Motorists will be driving to their frustration at the pumps this week as the price of petroleum commodities will be on a new series of big-time price hikes as announced by the oil companies.

Based on the pricing advisories of the industry players, the price of gasoline products will rise by P1.10 per liter; while diesel prices will have heftier upward adjustment of P1.55 per liter.

In parallel, the price of kerosene, which is an essential base for aviation fuel and also a key commodity used by households and other industries, will escalate by P1.40 per liter.

As of this writing, the oil firms that already sent notices on their price hikes effective Tuesday (April 9) had been Shell Pilipinas Corporation, Seaoil Philippines and Cleanfuel; while their competitor-firms are all anticipated to follow suit.

Prior to this round of adjustment, a monitoring report of the Department of Energy (DOE) has shown that price swings since the start of the year already yielded net increases of P8.20 per liter for gasoline; and P4.50 per liter for diesel.

The aggressive climb in prices in the global market last week had been mainly attributed to array of geopolitical events as well as strands of economic growth in ‘super power countries’ that are seen to cause stress on available supply moving forward.

As of end-week trading on Friday (April 5), international benchmark Brent crude already breached the $91 per barrel territory, hence, that had driven up further the estimated price increases at the pumps this week.

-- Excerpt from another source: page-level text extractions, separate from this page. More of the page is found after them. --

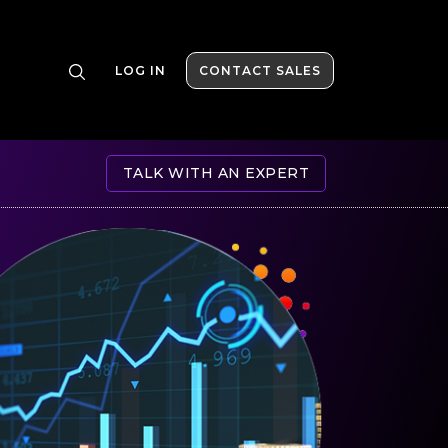
LOG IN
CONTACT SALES
TALK WITH AN EXPERT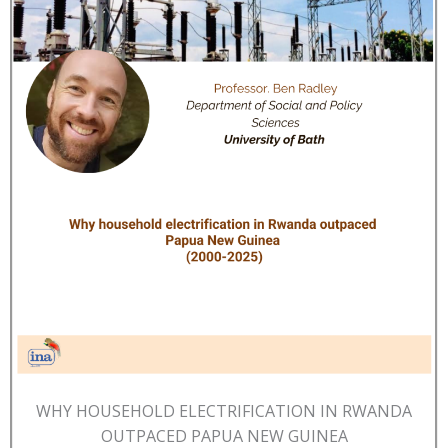
WHY HOUSEHOLD ELECTRIFICATION IN RWANDA
OUTPACED PAPUA NEW GUINEA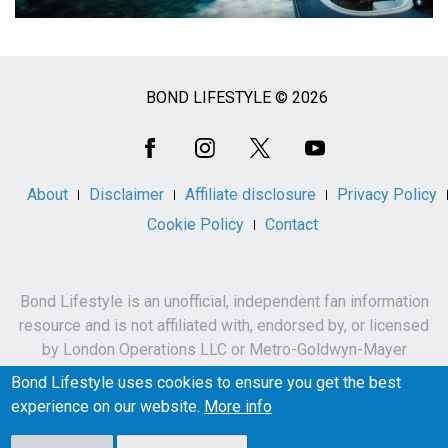
BOND LIFESTYLE © 2026
Social
Media
About
Disclaimer
Affiliate disclosure
Privacy Policy
Cookie Policy
Contact
Bond Lifestyle is an unofficial, independent fan information
resource and is not affiliated with, endorsed by, or licensed
by London Operations LLC or Metro-Goldwyn-Mayer
Studios Inc.
Bond Lifestyle uses cookies to ensure you get the best
James Bond, 007 and related names, characters,
experience on our website.
More info
trademarks and copyrights are owned by London
Operations LLC and/or Metro-Goldwyn-Mayer Studios Inc.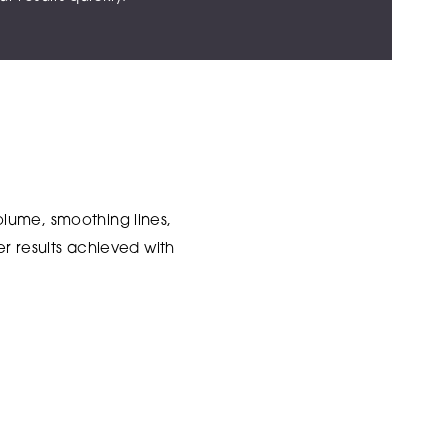
lume, smoothing lines,
r results achieved with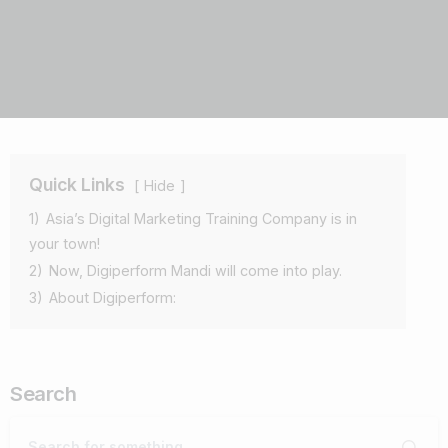
Quick Links
Hide
1)
Asia’s Digital Marketing Training Company is in
your town!
2)
Now, Digiperform Mandi will come into play.
3)
About Digiperform:
Search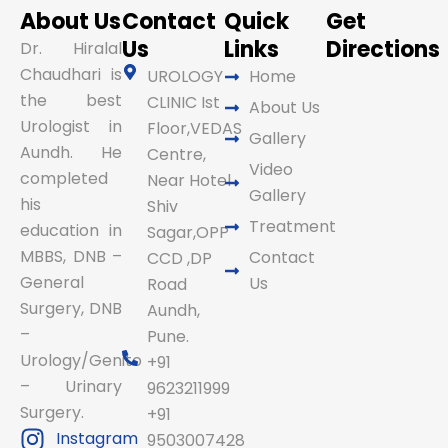
About Us
Contact
Quick
Get
Us
Links
Directions
Dr. Hiralal
Chaudhari is
UROLOGY
Home
the best
CLINIC Ist
About Us
Urologist in
Floor,VEDAS
Gallery
Aundh. He
Centre,
Video
completed
Near Hotel
Gallery
his
Shiv
Treatment
education in
Sagar,OPP
MBBS, DNB –
Contact
CCD ,DP
General
Us
Road
Surgery, DNB
Aundh,
–
Pune.
Urology/Genito
+91
– Urinary
9623211999
Surgery.
+91
Instagram
9503007428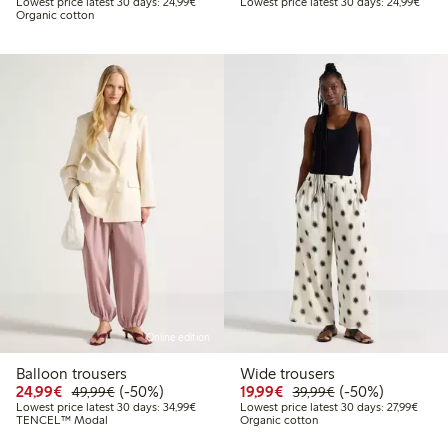
Lowest price latest 30 days: € 24,99
Lowes
Lowest price latest 30 days: 24,99€
Lowest price latest 30 days: 24,99€
Organic cotton
Online edition
Balloon trousers
Wide trousers
Discounted price: € 24,99
Regular price: € 49,99
50% percent off
Discounted price: € 19
Regular price: € 
50% percent off
24,99€
(-50%)
19,99€
(-50%)
49,99€
39,99€
Lowest price latest 30 days: € 34,99
Lowest
Lowest price latest 30 days: 34,99€
Lowest price latest 30 days: 27,99€
TENCEL™ Modal
Organic cotton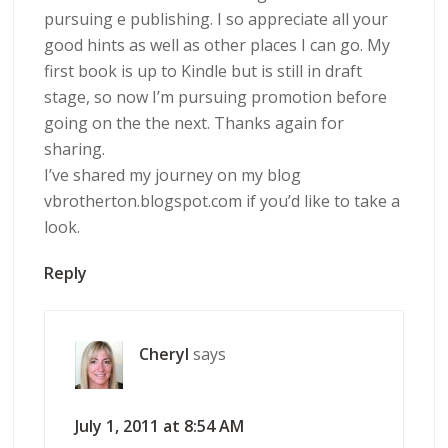
pursuing e publishing. I so appreciate all your
good hints as well as other places I can go. My
first book is up to Kindle but is still in draft
stage, so now I’m pursuing promotion before
going on the the next. Thanks again for
sharing.
I’ve shared my journey on my blog
vbrotherton.blogspot.com if you’d like to take a
look.
Reply
Cheryl
says
July 1, 2011 at 8:54 AM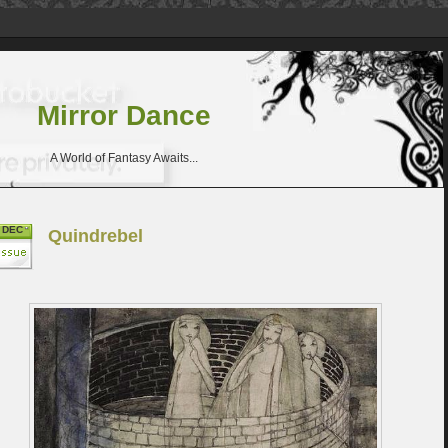
Mirror Dance
A World of Fantasy Awaits...
DEC
Quindrebel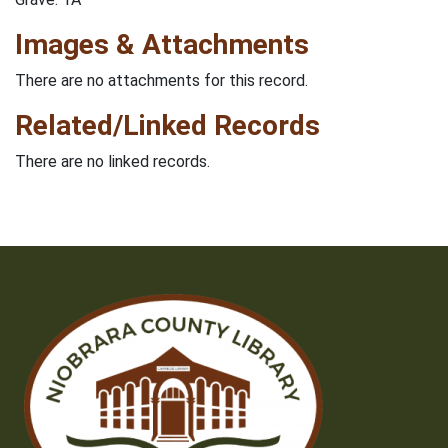
Images & Attachments
There are no attachments for this record.
Related/Linked Records
There are no linked records.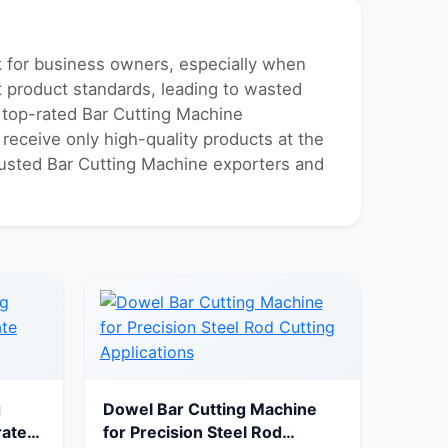
sk for business owners, especially when
nt product standards, leading to wasted
f top-rated Bar Cutting Machine
 receive only high-quality products at the
trusted Bar Cutting Machine exporters and
g
Dowel Bar Cutting Machine
rate
for Precision Steel Rod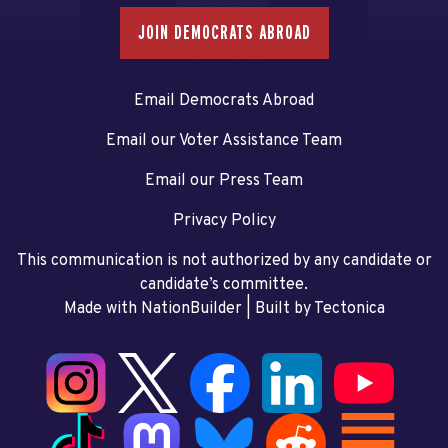
JOIN DEMOCRATS ABROAD
Email Democrats Abroad
Email our Voter Assistance Team
Email our Press Team
Privacy Policy
This communication is not authorized by any candidate or
candidate’s committee.
Made with NationBuilder
| Built by
Tectonica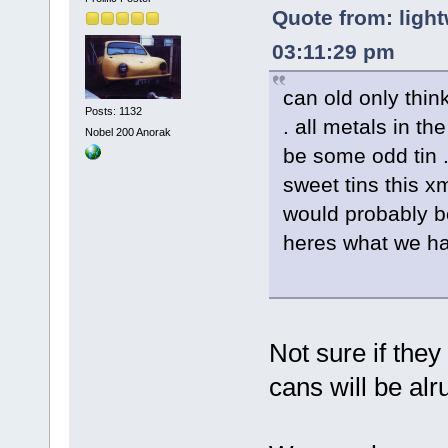
Quote from: light
03:11:29 pm
can old only thi
Posts: 1132
. all metals in th
Nobel 200 Anorak
be some odd tin 
sweet tins this xm
would probably b
heres what we h
Not sure if the
cans will be alru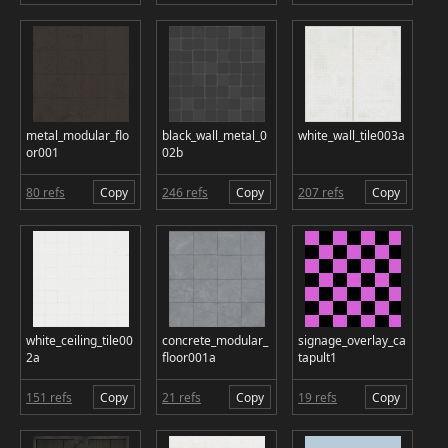
metal_modular_flo
black_wall_metal_0
white_wall_tile003a
or001
02b
80 refs
Copy
246 refs
Copy
207 refs
Copy
white_ceiling_tile00
concrete_modular_
signage_overlay_ca
2a
floor001a
tapult1
151 refs
Copy
21 refs
Copy
19 refs
Copy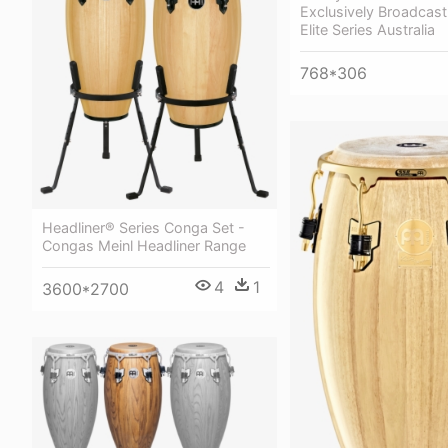
Exclusively Broadcast 
Elite Series Australia
768*306
Headliner® Series Conga Set -
Congas Meinl Headliner Range
4
1
3600*2700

The developments which perturbed market sentiments last week had been reports on the continued output cuts of the Organization of the Petroleum Exporting Countries and ally-producers (OPEC+); as well as fears on probable retaliatory attacks that Iran might launch against Israel.

Further, there are also emerging market worries about added supply strain due to concerns on Mexico’s production decline, that in turn, may result on its lower export to markets.

On the demand front, the main global economic headway which exerted pressure on supply had been the improved manufacturing outcomes logged by China and the United States, two of the world’s biggest end-users of petroleum commodities.